Back in the 1950s, seventy years ago, people made all sorts of predictions about what the future would be like. We’d have flying cars and robot maids, it was all so exciting.
Well, it hasn’t turned out quite like that.
That’s the point; the future is always different to what we expect. Sometimes things don’t materialize, like fusion power and flying saucers. Other times they exceed our wildest Star Trek dreams, like smartphones and teslas.
Take the Apple iPhone as a case in point. As leading edge thinkers, we futurists were happy to make the ‘outrageous’ claim that within five years of launch in 2007, Apple would be selling about 20-30 million units per year. Not so. By 2016, Apple had sold a cumulative 1 billion iPhones!
Arthur C Clarke warned us that technology innovation would surprise us. We tend to over-estimate what’s technically feasible and under-estimate the commercial and second order impacts. Like Moore’s Law and viral epidemics, successful innovation follows an exponential path.

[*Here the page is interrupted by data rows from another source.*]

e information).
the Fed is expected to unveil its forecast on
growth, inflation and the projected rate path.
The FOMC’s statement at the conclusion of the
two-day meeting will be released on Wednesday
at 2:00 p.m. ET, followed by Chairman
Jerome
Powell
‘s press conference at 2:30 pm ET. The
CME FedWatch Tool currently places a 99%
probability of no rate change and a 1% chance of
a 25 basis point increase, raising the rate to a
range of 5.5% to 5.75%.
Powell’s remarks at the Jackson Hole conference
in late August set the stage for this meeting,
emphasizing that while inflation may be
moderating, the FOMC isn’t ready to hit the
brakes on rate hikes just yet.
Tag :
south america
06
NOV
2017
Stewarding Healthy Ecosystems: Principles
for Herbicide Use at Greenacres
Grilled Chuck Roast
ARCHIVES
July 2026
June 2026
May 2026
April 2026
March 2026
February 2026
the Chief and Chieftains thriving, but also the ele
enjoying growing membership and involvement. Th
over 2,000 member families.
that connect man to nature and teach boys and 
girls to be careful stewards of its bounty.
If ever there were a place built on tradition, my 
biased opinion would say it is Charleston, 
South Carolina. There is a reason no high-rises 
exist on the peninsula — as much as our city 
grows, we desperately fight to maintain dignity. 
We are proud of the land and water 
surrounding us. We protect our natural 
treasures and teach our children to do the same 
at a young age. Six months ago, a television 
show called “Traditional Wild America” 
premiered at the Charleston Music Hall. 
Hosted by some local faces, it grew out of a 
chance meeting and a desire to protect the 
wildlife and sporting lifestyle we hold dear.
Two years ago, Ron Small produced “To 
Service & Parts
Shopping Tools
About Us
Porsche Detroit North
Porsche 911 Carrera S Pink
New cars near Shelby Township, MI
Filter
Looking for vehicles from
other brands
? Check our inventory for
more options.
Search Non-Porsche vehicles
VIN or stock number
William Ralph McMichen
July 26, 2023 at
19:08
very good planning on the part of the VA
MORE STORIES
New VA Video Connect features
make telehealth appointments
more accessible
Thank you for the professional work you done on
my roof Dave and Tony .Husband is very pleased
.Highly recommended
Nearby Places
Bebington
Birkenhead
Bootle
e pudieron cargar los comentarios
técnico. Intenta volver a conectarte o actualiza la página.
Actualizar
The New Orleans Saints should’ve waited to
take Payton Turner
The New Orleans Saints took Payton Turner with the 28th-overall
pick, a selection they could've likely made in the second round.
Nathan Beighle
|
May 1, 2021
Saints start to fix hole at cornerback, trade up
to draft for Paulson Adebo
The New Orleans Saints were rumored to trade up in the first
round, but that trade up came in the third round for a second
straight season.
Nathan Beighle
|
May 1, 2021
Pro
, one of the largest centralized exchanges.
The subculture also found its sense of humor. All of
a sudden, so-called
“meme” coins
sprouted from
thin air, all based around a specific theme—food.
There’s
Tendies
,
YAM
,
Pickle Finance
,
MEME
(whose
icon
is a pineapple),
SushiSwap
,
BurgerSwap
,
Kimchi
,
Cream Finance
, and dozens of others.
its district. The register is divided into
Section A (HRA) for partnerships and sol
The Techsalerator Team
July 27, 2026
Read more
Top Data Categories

And then there are the Black Swans, those random, unexpected events that change everything, forever. Often serendipitous in nature, following an accidental discovery or the result of a freak occurrence, Black Swans always catch us by surprise; only with hindsight can we say we should have seen it coming.
Which is one of the big problems with success and achievement. It blinds us to the fact that we might be following a dwindling path. Our cognitive bias leads us to disregard weak signals and re-enforce our own expert thinking. “We’re the experts, the biggest in our industry, so we must be right! Right?”
Not quite. In this uncertain and ambiguous world, the more confident you are in your prediction of the future, the more likely you are to be proven wrong!